▶ **Отрывок**:
————

Хандамиров Лев - музыкант, погиб на фронте[править]

Xandamirov 1.JPG

СКРИПИЧНЫЙ КЛЮЧ

Человеческая память, вытесняя порой что-то совсем недавнее, бережно хранит впечатления и образы прежних времен, чем-то неуловимо драгоценные.

Таковы семейные истории. Мы помним подчас и то, чему свидетелями сами не являлись – из рассказов родителей, бабушек и дедушек. Я никогда не знал Лёвика Хандамирова, моего двоюродного дядю. Да и не мог знать, потому что когда он, 20-летний, погиб, моей маме было лишь семь лет. Но мне очень дорога его история. Хоть и известна лишь по обрывкам маминых воспоминаний.

Вот так и поселяется совсем рядом с нами Мировая история, история нашей страны. Она живет в наших домах, в ветхих, так редко просматриваемых альбомах. В наших душах.

История жива, пока живы наши воспоминания.

Напав 22 июня 1941 года на Советский Союз, Гитлер рассчитывал стремительно пройти маршем до Москвы, взять ее – и поставить, таким образом, наш народ на колени. Немецкое командование готовило грандиозный праздник, был выбран даже материал, из которого в центре поверженного города должны были воздвигнуть монумент в честь взятия Москвы. Офицеры вермахта заказывали новые мундиры к параду на Красной площади… Всё это не понадобилось. Путь нацистам преградила не просто Красная Армия, о численности и вооружении которой они знали всё. Путь им преградили студенты и рабочие, инженеры и музыканты – все те, кто пошел в ОПОЛЧЕНИЕ».

————

▶ **Записи набора данных**:
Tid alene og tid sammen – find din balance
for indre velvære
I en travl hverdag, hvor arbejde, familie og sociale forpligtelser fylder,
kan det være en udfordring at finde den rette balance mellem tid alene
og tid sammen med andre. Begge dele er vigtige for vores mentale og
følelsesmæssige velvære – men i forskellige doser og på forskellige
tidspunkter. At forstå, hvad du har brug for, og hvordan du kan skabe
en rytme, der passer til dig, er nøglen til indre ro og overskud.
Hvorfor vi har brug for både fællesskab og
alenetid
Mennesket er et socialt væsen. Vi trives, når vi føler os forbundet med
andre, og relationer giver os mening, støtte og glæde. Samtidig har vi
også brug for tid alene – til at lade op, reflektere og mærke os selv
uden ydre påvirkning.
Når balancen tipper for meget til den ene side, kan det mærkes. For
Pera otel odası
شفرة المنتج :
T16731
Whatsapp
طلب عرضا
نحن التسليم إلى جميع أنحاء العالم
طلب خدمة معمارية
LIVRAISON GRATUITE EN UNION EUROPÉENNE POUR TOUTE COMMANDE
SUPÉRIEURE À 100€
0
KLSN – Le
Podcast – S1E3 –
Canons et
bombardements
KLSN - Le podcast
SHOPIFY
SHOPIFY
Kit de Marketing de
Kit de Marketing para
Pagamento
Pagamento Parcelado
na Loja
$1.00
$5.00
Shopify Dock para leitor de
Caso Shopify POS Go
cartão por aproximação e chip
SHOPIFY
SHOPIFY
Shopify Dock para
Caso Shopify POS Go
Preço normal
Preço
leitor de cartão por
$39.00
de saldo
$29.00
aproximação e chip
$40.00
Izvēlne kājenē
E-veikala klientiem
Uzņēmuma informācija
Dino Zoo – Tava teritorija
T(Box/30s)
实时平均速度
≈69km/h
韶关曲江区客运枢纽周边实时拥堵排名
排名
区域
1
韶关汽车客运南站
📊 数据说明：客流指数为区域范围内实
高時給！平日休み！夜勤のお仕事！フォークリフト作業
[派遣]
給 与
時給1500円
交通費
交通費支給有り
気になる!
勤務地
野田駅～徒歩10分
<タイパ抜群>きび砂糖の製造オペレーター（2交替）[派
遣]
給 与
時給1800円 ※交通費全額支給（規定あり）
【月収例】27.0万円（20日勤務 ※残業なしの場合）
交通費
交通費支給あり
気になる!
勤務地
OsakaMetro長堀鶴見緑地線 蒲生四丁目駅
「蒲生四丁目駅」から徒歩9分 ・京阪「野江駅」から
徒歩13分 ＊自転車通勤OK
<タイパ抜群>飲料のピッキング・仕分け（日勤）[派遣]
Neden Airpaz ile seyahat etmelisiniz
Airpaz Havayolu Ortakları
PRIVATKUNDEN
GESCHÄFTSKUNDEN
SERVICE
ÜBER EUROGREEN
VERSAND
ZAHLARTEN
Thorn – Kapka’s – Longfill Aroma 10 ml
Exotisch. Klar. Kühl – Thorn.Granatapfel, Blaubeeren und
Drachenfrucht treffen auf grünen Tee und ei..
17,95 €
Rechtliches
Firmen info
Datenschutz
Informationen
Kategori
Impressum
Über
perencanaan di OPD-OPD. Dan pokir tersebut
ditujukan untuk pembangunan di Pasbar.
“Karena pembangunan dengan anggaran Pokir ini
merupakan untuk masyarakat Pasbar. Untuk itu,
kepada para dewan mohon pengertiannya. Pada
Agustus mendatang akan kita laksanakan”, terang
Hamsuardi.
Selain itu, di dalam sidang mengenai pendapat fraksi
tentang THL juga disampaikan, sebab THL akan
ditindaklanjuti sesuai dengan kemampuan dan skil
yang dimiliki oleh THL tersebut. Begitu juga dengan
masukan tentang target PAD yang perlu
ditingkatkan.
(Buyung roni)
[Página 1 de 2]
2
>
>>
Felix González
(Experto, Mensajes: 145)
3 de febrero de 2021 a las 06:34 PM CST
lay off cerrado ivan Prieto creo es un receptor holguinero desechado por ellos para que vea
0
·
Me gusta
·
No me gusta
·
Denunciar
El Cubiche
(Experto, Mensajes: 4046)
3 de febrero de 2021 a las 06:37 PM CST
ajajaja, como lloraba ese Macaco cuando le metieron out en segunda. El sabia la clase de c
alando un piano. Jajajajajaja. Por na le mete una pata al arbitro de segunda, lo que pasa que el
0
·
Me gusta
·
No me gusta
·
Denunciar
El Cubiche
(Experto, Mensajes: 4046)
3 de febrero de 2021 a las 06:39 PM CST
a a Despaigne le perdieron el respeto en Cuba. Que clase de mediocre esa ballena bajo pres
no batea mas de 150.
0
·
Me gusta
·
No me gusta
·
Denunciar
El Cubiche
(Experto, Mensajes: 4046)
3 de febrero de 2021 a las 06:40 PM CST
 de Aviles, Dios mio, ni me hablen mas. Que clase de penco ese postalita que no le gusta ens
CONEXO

————

▶ **Вопросы**:
#1 Ответьте по отрывку:
(a) Сколько лет было Лёвику Хандамирову, когда он погиб?
(b) Сколько лет было тогда маме рассказчика?
(c) Какого числа Гитлер напал на Советский Союз?
#2 Пожалуйста, запишите в виде массива JSON из строк часть листинга от его первой строки до строки, содержащей «en rytme, der», включительно. Каждая строка станет отдельным элементом, пустые строки пропустите.
Отрывок и листинг никак не связаны друг с другом.

▶ **Ответы по заданиям**:
#1
(a) 20 лет.
(b) Семь лет.
(c) 22 июня 1941 года.

#2
[
  "Tid alene og tid sammen – find din balance",
  "for indre velvære",
  "I en travl hverdag, hvor arbejde, familie og sociale forpligtelser fylder,",
  "kan det være en udfordring at finde den rette balance mellem tid alene",
  "og tid sammen med andre. Begge dele er vigtige for vores mentale og",
  "følelsesmæssige velvære – men i forskellige doser og på forskellige",
  "tidspunkter. At forstå, hvad du har brug for, og hvordan du kan skabe",
  "en rytme, der passer til dig, er nøglen til indre ro og overskud."
]